Despite these impressive changes, most Ukrainians insist that “nothing has changed” and that the country is moving in the “wrong direction.” Such pessimism reflects a widespread impatience fueled by exaggerated expectations in the aftermath of the Euromaidan Revolution of 2014. In fact, everything has changed, and for the better, but Ukrainians want to live like the Swiss — today, not tomorrow. Naturally, that will take time and require the adoption of painful reforms, but Ukrainians are already struggling to make ends meet, thanks to gas price increases cutting their growing wages. At the same time, oligarchs appear to have suffered very little, corruption remains a problem, and the politicians responsible for the massive thefts of the Yanukovych era have either fled or remained unpunished. Ukrainians view their 1 percent as living in Switzerland while they continue to toil at home.

Upheaval Can Be Tempting

Unsurprisingly, populist appeals are not without resonance and could affect the outcome of the elections. Petro Poroshenko should win the presidential ballot in March but probably won’t, as he is held responsible by pessimists for the perceived lack of progress. Yulia Tymoshenko, the fiery former prime minister and co-architect of the Orange Revolution who was a political prisoner under the Yanukovych regime, is leading the populist charge, essentially promising to reverse the reforms and institute social justice. She leads in all the polls and is the odds-on favorite to win. Second in the polls is the actor Volodymyr Zelensky, who’s rocketed to fame thanks to the support of Poroshenko’s oligarch rival, Igor Kolomoyskyi, and the television exposure he’s received from playing an average Joe who becomes Ukraine’s reformist president.

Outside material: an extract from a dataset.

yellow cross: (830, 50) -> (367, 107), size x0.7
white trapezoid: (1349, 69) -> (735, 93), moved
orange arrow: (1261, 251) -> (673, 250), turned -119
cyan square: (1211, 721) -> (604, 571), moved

Poroshenko’s re-election would mean a continuation of today’s policies — and more progress tomorrow. Small wonder that Putin is doing everything possible to stop him from being re-elected. Tymoshenko, meanwhile, promises to stay the course on Ukrainian-Russian relations while reversing course economically. Pessimists argue that given her mercurial nature and past close relations with Russia, she could strike a bad deal with Putin and actually embark on populist measures that would hurt the economy. Optimists suggest that given the constraints of the war and the fact that Ukraine really has no alternative to working with the IMF, Tymoshenko would quickly adopt the mainstream policies of Poroshenko. As for Zelensky, no one knows what an utterly untried non-politician could mean at a time of war with Russia and rapid systemic change. He could surprise everyone or he could lead Ukraine to disaster.

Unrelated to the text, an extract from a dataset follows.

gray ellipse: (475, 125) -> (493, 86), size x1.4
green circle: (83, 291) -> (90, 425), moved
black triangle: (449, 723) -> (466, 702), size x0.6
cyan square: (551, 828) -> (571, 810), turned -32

Parliamentary elections will follow in October, and the current projection is for at least six or seven parties to divide the seats. If that happens, the Rada could become immobilized, leaving the country with a deadlocked parliament that could invite a strong leader like Tymoshenko to try to aggrandize power and strengthen the presidency.

What the West Should Do

This year could prove decisive for Ukraine. If war doesn’t come, reforms continue to be consolidated and enacted, and if a reasonable president and parliament emerge, all will be well and Ukraine’s march west will continue. But if Putin starts a “quick little war,” all bets are off. Ukrainians would fight fiercely, and the outcome would be uncertain, but the best-case scenario would be a return to a stalemate after thousands have died after a possible Russian occupation and guerrilla warfare by Ukrainian partisans. The worst case? Russia collapses owing to backlash at home, Putin is overthrown, and a mass conflict breaks out in Russia.

Thanks to Putin, Ukraine has become a vital geostrategic interest to Europe and North America. Preventing a full-scale Russian invasion has to be the first priority, not only to prevent deaths and because the numbers of refugees streaming into Europe would be enormous, but also because such a misadventure could likely result in Russia’s collapse. Helping Ukraine resist — by providing it with arms and imposing the severest of sanctions on Russia — if and when a war hits, is the second priority.

A third world war cannot be left to Putin and his minions. The only way to make war impossible is for Ukraine and the West to do everything possible to ensure it is impossible.